OROVILLE, Calif. (AP) — The Latest on storms crumbling the spillway of California's second-largest dam (all times local):
State officials say damage to a key Northern California reservoir could approach $100 million.
California Department of Water Resources spokesman Doug Carlson said Friday that the estimate by a department engineer is an early, ballpark figure.
Carlson says it is too soon to know with any certainty what it will cost to repair a spillway that is eroding away as officials release a torrent of water from rain-swollen Lake Oroville.
Earlier this week, unexpected erosion chewed through the concrete spillway, sending chunks of concrete flying.
Officials are continuing to use the spillway to keep the lake from overflowing, even though that is causing more damage.
They also are clearing and reinforcing a nearby emergency spillway, moving power lines and transferring endangered hatchery fish below Oroville Dam.
California workers are scrambling for a second day to rescue millions of baby native salmon from a hatchery that has being buried in mud from a crumbling spillway upstream.

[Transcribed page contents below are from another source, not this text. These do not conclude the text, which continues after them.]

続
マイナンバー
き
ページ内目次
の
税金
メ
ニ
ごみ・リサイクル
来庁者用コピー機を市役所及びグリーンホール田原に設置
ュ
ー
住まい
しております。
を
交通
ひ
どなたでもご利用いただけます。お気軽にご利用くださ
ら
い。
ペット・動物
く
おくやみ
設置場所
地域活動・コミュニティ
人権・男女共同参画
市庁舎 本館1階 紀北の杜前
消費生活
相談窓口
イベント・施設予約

California Department of Fish and Wildlife spokesman Andrew Hughan says rescuers on Friday were trying to scoop up 4 million tiny young Chinook salmon by hand. The partial collapse of the spillway at the Lake Oroville dam is sending blankets of dirt and debris into the hatchery. State workers on Thursday rescued another 4 million salmon from the hatchery. The young fish are being evacuated by tanker trucks to a holding area far away from the spillway.
Hughan says the hatchery is in full rescue mode and has called in every available person and vehicle.

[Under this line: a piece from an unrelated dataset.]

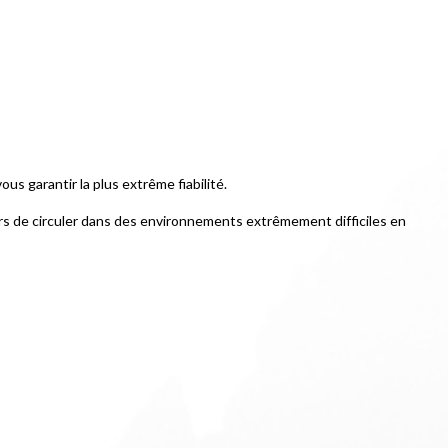
 garantir la plus extrême fiabilité.
s de circuler dans des environnements extrêmement difficiles en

Workers also are evacuating 1 million eggs of steelhead trout. The hatchery produces almost a third of California's hatchery-raised fish and helps supports struggling native fish species and a $4 billion state salmon industry.
State officials say they believe they can avoid emergency releases from a key Northern California reservoir while still protecting the Oroville Dam .
The California Department of Water Resources said Friday that it significantly bumped up releases from Lake Oroville, even though that means further sacrificing a rapidly deteriorating concrete spillway.
They expect that water flowing out of the dam will catch up with the torrent flowing in from recent storms by sometime Saturday. That could save them from having to use an emergency spillway for the first time in the reservoir's 48-year history.
The department does not expect the higher flows to cause flooding. They say the dam is sound and there is no public danger.
Earlier this week, unexpected erosion chewed through the spillway, sending chunks of concrete flying.
State officials say water could pour over an emergency spillway at Lake Oroville for the first time ever, a last-ditch alternative that they had been hoping to avoid.
The California Department of Water Resources says that the reservoir's emergency spillway likely will be used, perhaps, as soon as early Saturday.
Earlier this week, chunks of concrete flew off the nearly mile-long spillway, creating a 200-foot-long, 30-foot-deep hole. Engineers don't know what caused the cave-in that is expected to keep growing until it reaches bedrock.
The department does not expect the discharge from the reservoir to exceed the capacity of any channel downstream as the water flows through the Feather River, into the Sacramento River and on to the San Francisco Bay.
Officials say Oroville Dam itself is sound and there is no imminent threat to the public.
A gaping hole in the spillway for the tallest dam in the United States has grown and California authorities said they expect it will continue eroding as water washes over it but the Oroville Dam and the public are safe.
Earlier this week, chunks of concrete flew off the nearly mile-long spillway, creating a 200-foot-long, 30-foot-deep hole. Engineers don't know what caused cave-in that is expected to keep growing until it reaches bedrock.
But faced with little choice, the state Department of Water Resources resumed ramping up the outflow from Lake Oroville over the damaged spillway to keep up with all the runoff from torrential rainfall in the Sierra Nevada foothills.
Officials said the critical flood-control structure is at 90 percent of its capacity. But the dam is still safe and so are Oroville's 16,000 residents.